Jakarta, CNN Indonesia — Pemerintah memutuskan menanggung Pajak Penghasilan (PPh) 21 buruh manufaktur. Tak tanggung-tanggung, insentif ini diberikan selama enam bulan demi mengurangi tekanan pandemi virus corona. Lewat insentif ini, buruh manufaktur bisa membawa pulang gaji mereka lebih besar tanpa potongan pajak.
Sebetulnya, wajar apabila pemerintah memperlakukan sektor manufaktur sebagai anak emas. Sebab, Ekonom Universitas Indonesia (UI) Telisa Aulia Falianty menilai manufaktur menyerap banyak tenaga kerja. “Kalau pekerja sektor manufaktur bisa konsumsi, maka produksi juga jalan. Jadi, menggerakkan dua hal sekaligus,” ujarnya, Jumat (13/3).
Alasan lain, ia mengatakan dari sisi administrasi, data pekerja manufaktur lebih rinci dan jelas. Ini artinya ketika pengurangan atau diskon pajak diberikan, pemerintah bakal lebih mudah untuk menerapkan kebijakannya.
Berbeda halnya dengan sektor pertanian, pariwisata, dan lainnya yang dinilai secara administrasi masih menyulitkan.”Pabrik, biasanya datanya lebih lengkap jadi, tracking-nya lebih mudah,” imbuh dia.
Persoalannya, kebijakan ini lahir di tengah penolakan buruh terhadap omnibus law Rancangan Undang-undang (RUU) Cipta Lapangan Kerja. Demo penolakan bahkan dilakukan di tengah wabah virus corona.
Tak heran, Telisa mengendus kebijakan insentif fiskal pemerintah bagi manufaktur sarat politis. “Secara politis, mungkin, ada keinginan untuk meredam juga (penolakan omnibus law),” jelasnya.
Direktur Eksekutif CITA Yustinus Prastowo menilai kebijakan pemerintah menggratiskan PPh 21 buruh manufaktur memang ‘nanggung’. Pasalnya, tingkat daya beli yang harus dijaga bukan cuma di kelompok pekerja manufaktur, tetapi juga sektor-sektor lainnya yang mengalami tekanan.

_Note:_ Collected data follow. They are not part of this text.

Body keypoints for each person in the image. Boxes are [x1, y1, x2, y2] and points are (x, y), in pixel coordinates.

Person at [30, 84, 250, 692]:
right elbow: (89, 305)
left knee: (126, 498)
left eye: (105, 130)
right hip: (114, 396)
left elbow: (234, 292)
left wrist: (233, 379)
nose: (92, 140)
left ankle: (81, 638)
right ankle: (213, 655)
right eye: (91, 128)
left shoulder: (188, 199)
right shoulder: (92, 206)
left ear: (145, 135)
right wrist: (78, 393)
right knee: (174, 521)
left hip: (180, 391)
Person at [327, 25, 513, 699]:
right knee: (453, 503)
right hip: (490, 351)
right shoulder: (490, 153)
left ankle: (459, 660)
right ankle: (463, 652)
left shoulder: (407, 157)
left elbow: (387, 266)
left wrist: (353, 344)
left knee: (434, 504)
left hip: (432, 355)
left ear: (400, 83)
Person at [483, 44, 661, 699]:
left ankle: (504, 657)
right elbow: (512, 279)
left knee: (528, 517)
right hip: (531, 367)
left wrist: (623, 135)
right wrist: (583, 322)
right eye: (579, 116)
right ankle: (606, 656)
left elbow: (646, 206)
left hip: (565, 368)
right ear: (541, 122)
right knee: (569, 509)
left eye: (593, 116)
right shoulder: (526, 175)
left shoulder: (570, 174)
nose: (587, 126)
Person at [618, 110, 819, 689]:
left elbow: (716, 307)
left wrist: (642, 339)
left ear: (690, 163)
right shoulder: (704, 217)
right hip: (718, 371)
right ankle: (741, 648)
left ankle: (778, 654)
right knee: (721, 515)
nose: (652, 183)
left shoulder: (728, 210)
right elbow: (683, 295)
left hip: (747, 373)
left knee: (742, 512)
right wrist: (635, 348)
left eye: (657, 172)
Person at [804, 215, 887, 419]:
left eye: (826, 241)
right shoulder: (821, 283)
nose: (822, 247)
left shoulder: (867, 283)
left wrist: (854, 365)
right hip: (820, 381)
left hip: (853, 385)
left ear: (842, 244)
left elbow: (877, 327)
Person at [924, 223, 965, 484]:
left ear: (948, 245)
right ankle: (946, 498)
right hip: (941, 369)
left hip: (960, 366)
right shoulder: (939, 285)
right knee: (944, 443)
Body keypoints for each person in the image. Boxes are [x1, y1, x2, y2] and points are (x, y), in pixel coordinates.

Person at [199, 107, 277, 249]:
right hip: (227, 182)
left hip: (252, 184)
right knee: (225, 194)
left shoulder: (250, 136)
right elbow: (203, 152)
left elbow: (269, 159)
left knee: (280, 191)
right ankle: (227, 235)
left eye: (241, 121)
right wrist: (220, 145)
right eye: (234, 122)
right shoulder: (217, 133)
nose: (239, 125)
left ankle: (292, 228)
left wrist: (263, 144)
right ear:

“Seharusnya diberikan saja ke semua sektor karena sebenarnya yang kena dampak virus corona juga ke sektor lain, terutama pariwisata, perhotelan, restoran, dan kuliner,” terang dia.
Khususnya, pekerja-pekerja yang masuk kategori kelas menengah ke bawah. Sebab, kebijakan gratis pungutan PPh 21 sejatinya hanya dirasakan oleh pekerja yang tak masuk kategori Penghasilan Tidak Kena Pajak (PTKP) atau mereka dengan gaji di atas Rp4,5 juta per bulan atau Rp60 juta per tahun.
Sementara, mereka yang di bawah PTKP, memang tidak dipungut pajak. Namun, perlu diketahui, kelompok ini pun tidak mendapat insentif pajak. “Padahal, justru yang di bawah PTKP ini mesti mendapat insentif. Misalnya, bantuan langsung tunai atau cash transfer,” ungkapnya.
Karenanya, ia menilai pemerintah masih perlu mengeluarkan insentif baru, termasuk untuk merelaksasi beban pengeluaran pekerja di sektor non-manufaktur. Toh, kondisi ekonomi saat ini memang tertekan.
Di sisi lain, kekuatan APBN masih ada tercermin dari ruang defisit anggaran yang masih lebar. Tahun ini, pemerintah menargetkan defisit anggaran 1,8 persen dari PDB. Namun, batas maksimal defisit anggaran sebetulnya 3 persen dari PDB. Karenanya, selagi ruang defisit masih lebar, ia mendorong pemerintah menebar insentif.